Premierato rampante. Da ultimo, il ddl abolisce i senatori a vita nominati dai Presidenti, ma mantiene come Senatori a vita gli ex-Presidenti della Repubblica, attualmente nessuno. Se è giusto sostenere che la rappresentanza politica in democrazia deve essere elettiva (magari facendo qualche riflessione sulla Camera dei Lords, nessuno dei cui componenti, in parte ereditari in parte nominati dal Primo ministro e ratificati dal Re, è eletto dal popolo britannico), allora coerentemente neppure gli ex-Presidenti della Repubblica dovrebbero diventare senatori a vita.

   Che brutto contentino per il Presidente della Repubblica che sarà privato, come in sequenza, ma senza particolare originalità (dal canto mio lo misi in evidenza in un articolo pubblicato su questo giornale il 1 novembre), hanno notato sia Gianni Letta sia Giuliano Amato, persone informate dei fatti e dei misfatti, dei due poteri significativi e qualificanti, lo ripeto: nomina del Presidente del Consiglio (e su proposta di questo i ministri) e scioglimento o no del Parlamento. Sono questi i poteri che hanno fatto del Presidente della Repubblica italiana un attore istituzionale capace di essere freno e contrappeso a eccessi, errori, esasperazioni di non pochi governi e governanti italiani.

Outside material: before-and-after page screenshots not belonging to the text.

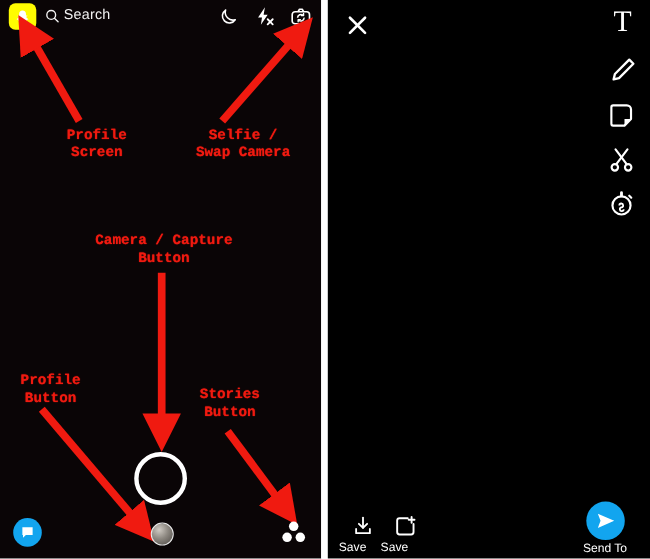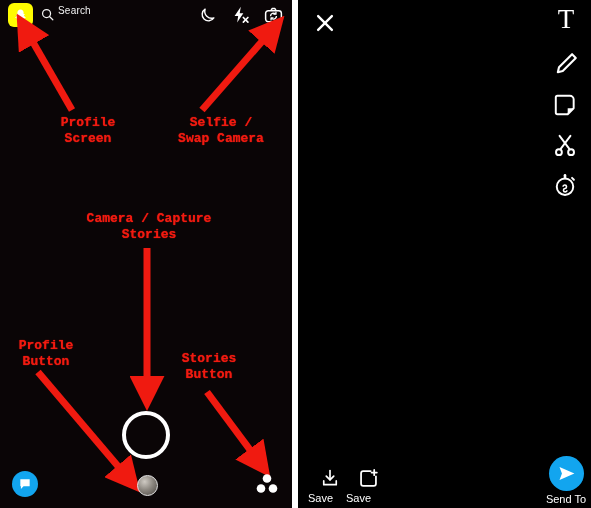--- a/index.html
+++ b/index.html
@@ -10,21 +10,21 @@
   #panel-camera{left:0;width:292px;background:#0a0506;}
   #panel-editor{left:298px;width:293px;background:#000000;}
 
   .divider{position:absolute;top:0;left:292px;width:6px;height:508px;background:#ffffff;}
 
   
   .topbar{position:absolute;left:0;top:0;width:292px;height:30px;}
   .ghost-btn{position:absolute;left:8px;top:3px;width:25px;height:24px;background:#FFFC00;border-radius:6px;
              display:flex;align-items:center;justify-content:center;}
   .search-icon{position:absolute;left:40px;top:7px;width:15px;height:15px;}
-  .search-label{position:absolute;left:58px;top:5px;color:#f2f2f2;font-size:10px;letter-spacing:.2px;}
+  .search-label{position:absolute;left:58px;top:5px;color:#f2f2f2;font-size:13px;letter-spacing:.2px;}
   .top-icon{position:absolute;top:5px;width:20px;height:20px;}
   #icon-moon{left:198px;}
   #icon-flash{left:230px;}
   #icon-swap{left:263px;}
 
   
   .anno{position:absolute;color:#f01a10;font-weight:bold;font-size:13px;line-height:16px;text-align:center;
         white-space:pre-line;text-shadow:0 0 1px #f01a10;font-family:Liberation Mono, monospace;}
   #anno-profile{left:47px;top:115px;width:82px;}
   #anno-selfie{left:158px;top:115px;width:126px;}
@@ -50,21 +50,21 @@
   #tool-scissors{top:132px;}
   #tool-timer{top:172px;}
   .tool-glyph-t{position:absolute;left:552px;top:4px;width:28px;height:30px;color:#ffffff;font-family:"Liberation Serif",serif;
                 font-size:27px;line-height:30px;text-align:center;}
 
   .bottom-action{position:absolute;width:44px;text-align:left;}
   #act-save{left:308px;top:466px;}
   #act-story{left:346px;top:466px;}
   .bottom-action .bi{height:24px;display:flex;align-items:center;justify-content:center;}
   .bottom-action .bl{color:#ffffff;font-size:11px;margin-top:2px;}
-  .send-wrap{position:absolute;left:542px;top:456px;width:48px;text-align:center;}
+  .send-wrap{position:absolute;left:526px;top:456px;width:48px;text-align:center;}
   .send-circle{width:35px;height:35px;border-radius:50%;background:#12a5ef;margin:0 auto;
                display:flex;align-items:center;justify-content:center;}
   .send-label{color:#ffffff;font-size:11px;margin-top:2px;}
 </style>
 </head>
 <body>
 
 <div id="app">
 
   <div class="panel" id="panel-camera">
@@ -124,21 +124,21 @@
       <line x1="147" y1="248" x2="147" y2="392" stroke="#f01a10" stroke-width="7" marker-end="url(#ah)"></line>
       <line x1="38" y1="372" x2="128" y2="478" stroke="#f01a10" stroke-width="7" marker-end="url(#ah)"></line>
       <line x1="207" y1="392" x2="259" y2="462" stroke="#f01a10" stroke-width="7" marker-end="url(#ah)"></line>
     </svg>
 
     <div class="anno" id="anno-profile">Profile
 Screen</div>
     <div class="anno" id="anno-selfie">Selfie /
 Swap Camera</div>
     <div class="anno" id="anno-capture">Camera / Capture
-Stories</div>
+Button</div>
     <div class="anno" id="anno-memories">Profile
 Button</div>
     <div class="anno" id="anno-stories">Stories
 Button</div>
 
     <div class="capture-ring"></div>
     <div class="memories-thumb"></div>
 
     <div class="chat-btn">
       <svg width="14" height="14" viewBox="0 0 24 24" aria-hidden="true">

    Fin dall’inizio costituzionalmente rappresentante dell’unità nazionale e riequilibratore del sistema politico, il Presidente della Repubblica verrà ridotto a figura cerimoniale e confinato al ruolo di predicatore disarmato e di tagliatore di nastri. Dal canto suo, il Presidente del Consiglio, legittimato dall’elezione popolare diretta, non vede meglio definiti e accresciuti i suoi poteri, mentre il subentrante sarà al massimo il postino della maggioranza. Molto rumor per nulla? No, l’esito prevedibile si configura come anticamera di tensioni soltanto in parte imprevedibili e premessa, più o meno consapevole e deliberata, di accentuate pulsioni populiste e di confusa deriva simil-autoritaria. Già, perché sull’onda del suo consenso diretto e popolare, il Presidente del Consiglio che non ottenesse presto e subito quel che vuole si sentirebbe frustrato e, in maniera rampante, procederebbe a forzature. Ma, di questo, un’altra volta un altro articolo.